Tuesday, September 3, 2013

Obedience to Authority - Stanley Milgram

What percentage of people do you think would deliver a lethal dose of electricity to an innocent person when told to do so by an authority figure?
 


 
In order for the horrors of World War II’s Holocaust to happen, ordinary citizens and soldiers had to carry out the evil schemes of the Nazis.  To find out how this happened and if it could happen again, Stanely Milgram, a professor of psychology, conducted numerous experiments.  He told his subjects that he was conducting a memory study.  One subject, the teacher, would take commands from a scientist in a lab coat.  The scientist told the teacher that he would be teaching word pairs to another subject in the next room.  If the partner in the next room got an answer wrong, the teacher was to administer an electric shock.  With each wrong answer, the voltage of the shock increased.  In reality no actual shocks were administered since the student in the next room was an actor.  As each wrong answer was given and as each increasing dose of electricity was administered, the actor screamed louder, sometimes pleading with the teacher to end the experiment.  When the teacher, hearing the screams of his student, asked to stop the experiment, the scientist would urge him to continue, saying, “The experiment requires that you continue.”  In the end 65% of the teachers followed the directions of the scientist, continuing to increase the dosage until it reached its highest point, which was marked “XXX,” implying death.
 
Milgram’s study clearly showed how ordinary people could easily be persuaded to commit unspeakable acts of evil.  When put in a position where they see themselves as just following orders, individuals become instruments instead of people, operating without a moral compass.

The 90/90 Prospect
 
In variations of his study, Milgram had subjects observe others act as teachers before taking part themselves.  In the cases where the first teacher rebelled against the instructions of the scientist, 90% of participants also refused to continue.  In cases where the first teacher followed the directions of the scientist to the point of administering the fatal dose of electricity, 91% of participants also went all the way.   The conclusion from this is that we are powerful social models for each other.  Goodness is infectious; unfortunately, so is evil.

## RECORDS PROVIDED:
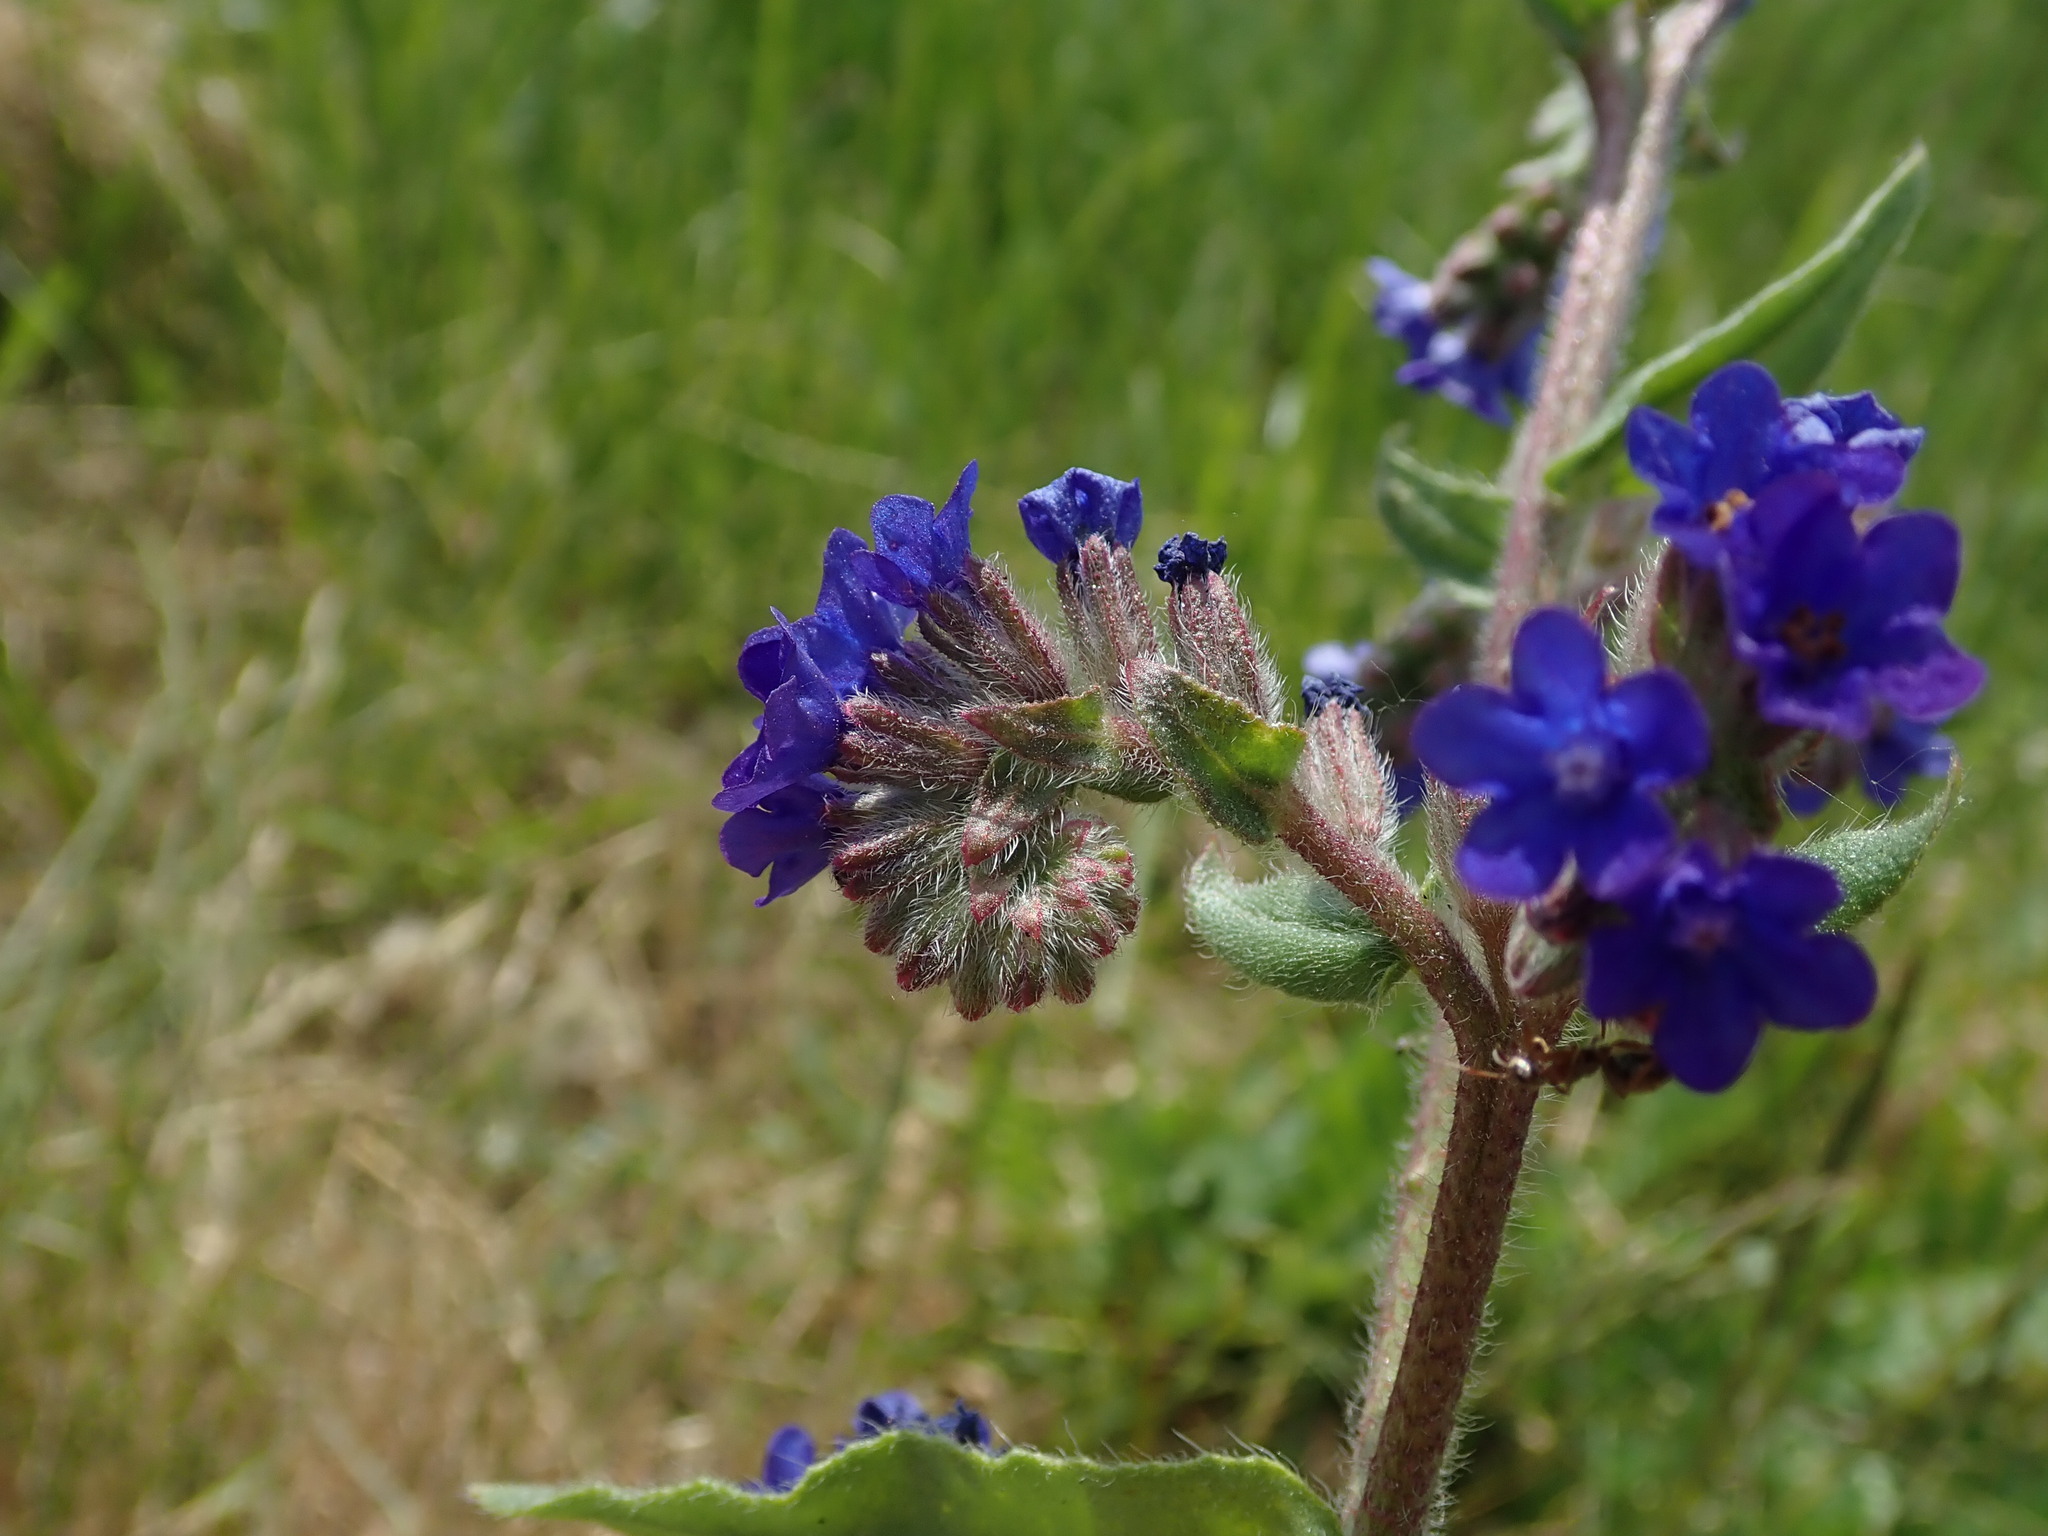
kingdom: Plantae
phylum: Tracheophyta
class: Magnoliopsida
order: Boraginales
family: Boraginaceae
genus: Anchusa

==

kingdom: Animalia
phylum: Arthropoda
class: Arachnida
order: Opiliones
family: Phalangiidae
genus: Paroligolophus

## ACTIVITY 1:
Reproduce the stretch of the Milgram article from "Milgram’s study clearly" through "a moral compass.".
## ACTIVITY 2:
Answer these questions from the Milgram article:
(a) What did Milgram tell his subjects he was studying?
(b) What percentage of teachers kept raising the dosage to its highest point?
(c) In the variations, what percentage of participants refused to continue after seeing the first teacher rebel?
The records have no connection to the Milgram article.

## EXERCISE ANSWER 1:
Milgram’s study clearly showed how ordinary people could easily be persuaded to commit unspeakable acts of evil.  When put in a position where they see themselves as just following orders, individuals become instruments instead of people, operating without a moral compass.

## EXERCISE ANSWER 2:
(a) Memory
(b) 65%
(c) 90%